Third, in rebuttal, Dr. Selavka, the prosecution’s expert on forensic toxicology and hair testing, testified about the significance of the hair analysis test result from APL. This was rebuttal to testimony by Dr. Vasiliades, the defense’s expert on forensic toxicology, that the defense procured hair analysis test result was negative. Dr. Selavka testified that the hair analysis test result, while it showed the presence of cocaine and BE below that lab’s cutoff to call the result positive, was inconsistent with a single unknowing use of a small amount of cocaine. This evidence was also admissible to prove knowledge and rebut the claim of unknowing ingestion. United States v. Walker, 42 M.J. 67 (1995); Mil.R.Evid. 404(b). See also Ray, 26 M.J. at 471-72.
Considering the evidence in the light most favorable to the prosecution, we hold that a reasonable factfinder could have found all the essential elements of the offense for which the appellant was found guilty beyond a reasonable doubt. Turner. Additionally, after weighing the evidence in the record of trial and making allowances for not having personally observed the witnesses, we are convinced of the appellant’s guilt beyond a reasonable doubt.
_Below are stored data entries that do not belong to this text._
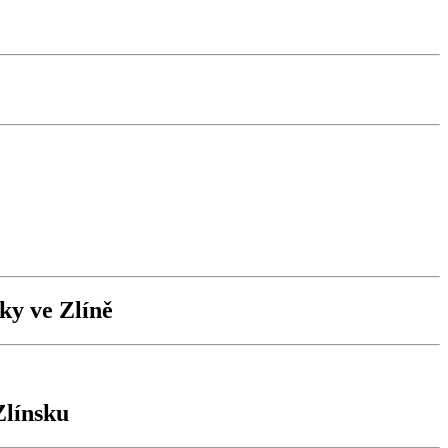
ky ve Zlíně
Zlínsku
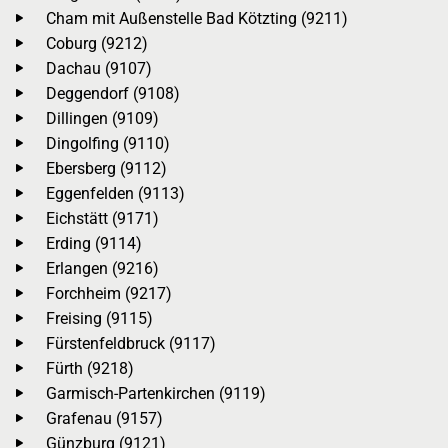
Cham mit Außenstelle Bad Kötzting (9211)
Coburg (9212)
Dachau (9107)
Deggendorf (9108)
Dillingen (9109)
Dingolfing (9110)
Ebersberg (9112)
Eggenfelden (9113)
Eichstätt (9171)
Erding (9114)
Erlangen (9216)
Forchheim (9217)
Freising (9115)
Fürstenfeldbruck (9117)
Fürth (9218)
Garmisch-Partenkirchen (9119)
Grafenau (9157)
Günzburg (9121)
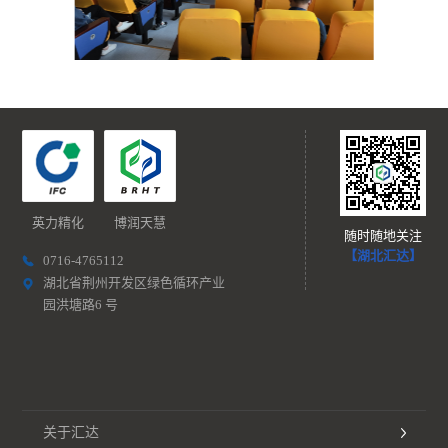
英力精化
博润天慧
随时随地关注
【湖北汇达】
0716-4765112
湖北省荆州开发区绿色循环产业
园洪塘路6 号
关于汇达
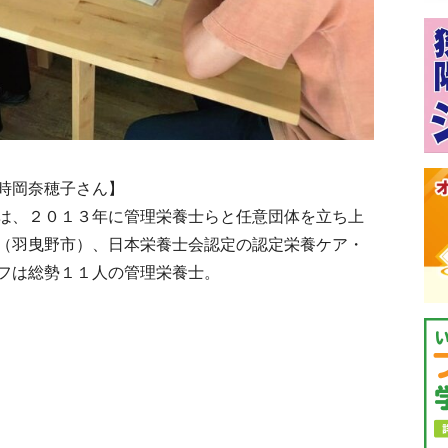
時岡奈穂子さん】
は、２０１３年に管理栄養士らと任意団体を立ち上
（羽曳野市）、日本栄養士会認定の認定栄養ケア・
フは総勢１１人の管理栄養士。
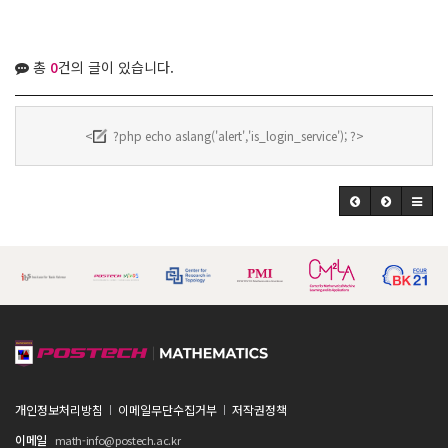
총
0
건의 글이 있습니다.
<
?php echo aslang('alert','is_login_service'); ?>
개인정보처리방침
이메일무단수집거부
저작권정책
이메일
math-info@postech.ac.kr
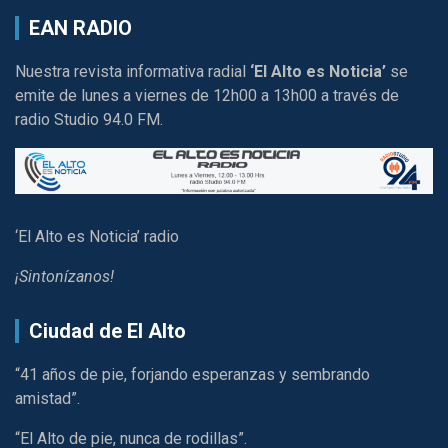
EAN RADIO
Nuestra revista informativa radial
‘El Alto es Noticia’
se
emite de lunes a viernes de 12h00 a 13h00 a través de
radio Studio 94.0 FM.
‘El Alto es Noticia’ radio
¡Sintonízanos!
Ciudad de El Alto
“41 años de pie, forjando esperanzas y sembrando
amistad”.
“El Alto de pie, nunca de rodillas”.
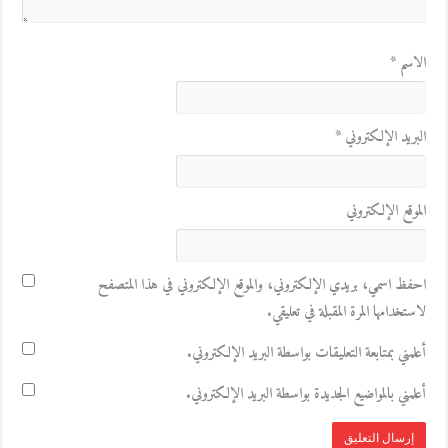
الاسم
*
البريد الإلكتروني
*
الموقع الإلكتروني
احفظ اسمي، بريدي الإلكتروني، والموقع الإلكتروني في هذا المتصفح
لاستخدامها المرة المقبلة في تعليقي.
أعلمني بمتابعة التعليقات بواسطة البريد الإلكتروني.
أعلمني بالمواضيع الجديدة بواسطة البريد الإلكتروني.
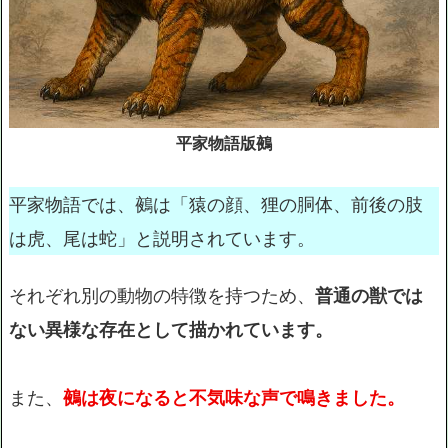
平家物語版鵺
平家物語では、鵺は「猿の顔、狸の胴体、前後の肢
は虎、尾は蛇」と説明されています。
それぞれ別の動物の特徴を持つため、
普通の獣では
ない異様な存在として描かれています。
また、
鵺は夜になると不気味な声で鳴きました。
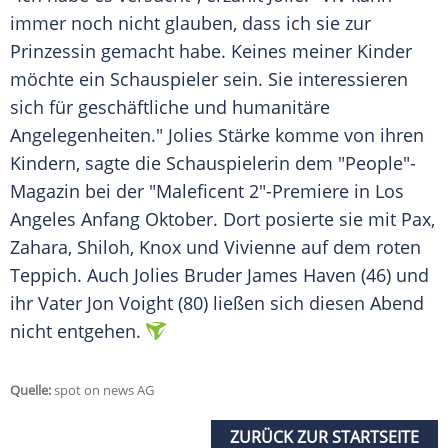
immer noch nicht glauben, dass ich sie zur
Prinzessin gemacht habe. Keines meiner Kinder
möchte ein Schauspieler sein. Sie interessieren
sich für geschäftliche und humanitäre
Angelegenheiten."
Jolies
Stärke komme von ihren
Kindern, sagte die Schauspielerin dem "People"-
Magazin bei der "
Maleficent
2"-Premiere in Los
Angeles Anfang Oktober. Dort posierte sie mit Pax,
Zahara, Shiloh, Knox und Vivienne auf dem roten
Teppich. Auch
Jolies
Bruder James Haven (46) und
ihr Vater Jon Voight (80) ließen sich diesen Abend
nicht entgehen.
Quelle:
spot on news AG
ZURÜCK ZUR STARTSEITE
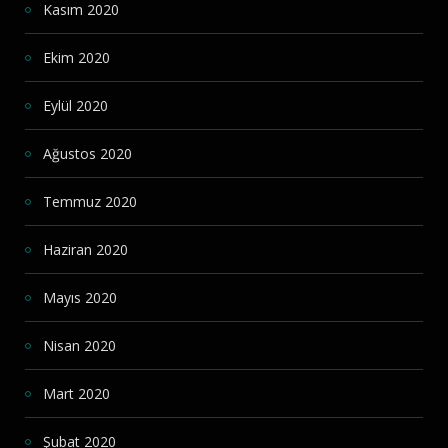
Kasım 2020
Ekim 2020
Eylül 2020
Ağustos 2020
Temmuz 2020
Haziran 2020
Mayıs 2020
Nisan 2020
Mart 2020
Şubat 2020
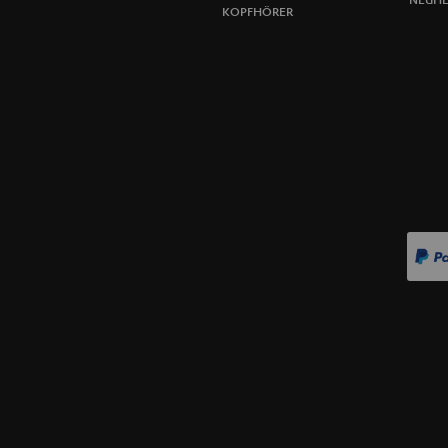
KOPFHÖRER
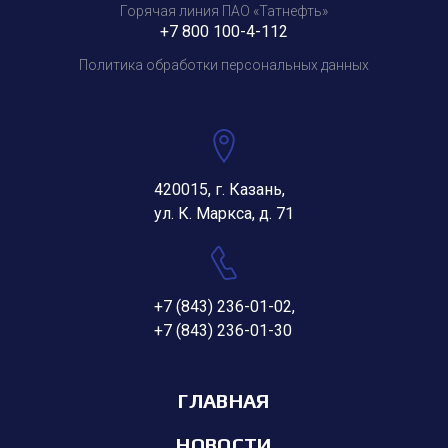
Горячая линия ПАО «Татнефть»
+7 800 100-4-112
Политика обработки персональных данных
420015, г. Казань,
ул. К. Маркса, д. 71
+7 (843) 236-01-02
,
+7 (843) 236-01-30
ГЛАВНАЯ
НОВОСТИ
Turner, 25 M.J. at 325.
IV. Error in Convening Authority’s Action
The appellant claims the convening authority was without authority to execute his adjudged dismissal. The government concedes the validity of the appellant’s claim. We agree. The sentence of a commissioned officer to dismissal from the service may only be ordered executed by the Secretary concerned or the Secretary’s proper designee. Article 71(b), UCMJ, 10 U.S.C. § 871(b); Rule for Courts-Martial (R.C.M.) 1113(c)(2).
V. Conclusion
We conclude the findings and sentence are correct in law and fact, the sentence is appropriate, and no error prejudicial to the substantial rights of the appellant was committed. The record of trial will be returned to the convening authority for corrective action and corresponding correction of the court-martial order. R.C.M. 1107(f)(2), 1114(b); Air Force Instruction (AFI) 51-201, Administration of Military Justice, ¶ 10.4.3. See also MCM, App. 16. The record of trial need not be returned to this Court after correction of this administrative error. The approved findings of guilty and the sentence are
AFFIRMED.
Senior Judge SCHLEGEL concurs.For a simple statement of the significance of BE and EME, see United States v. Mack, 33 MJ. 251, 256 (C.M.A.1991) (Cox, J., dissenting).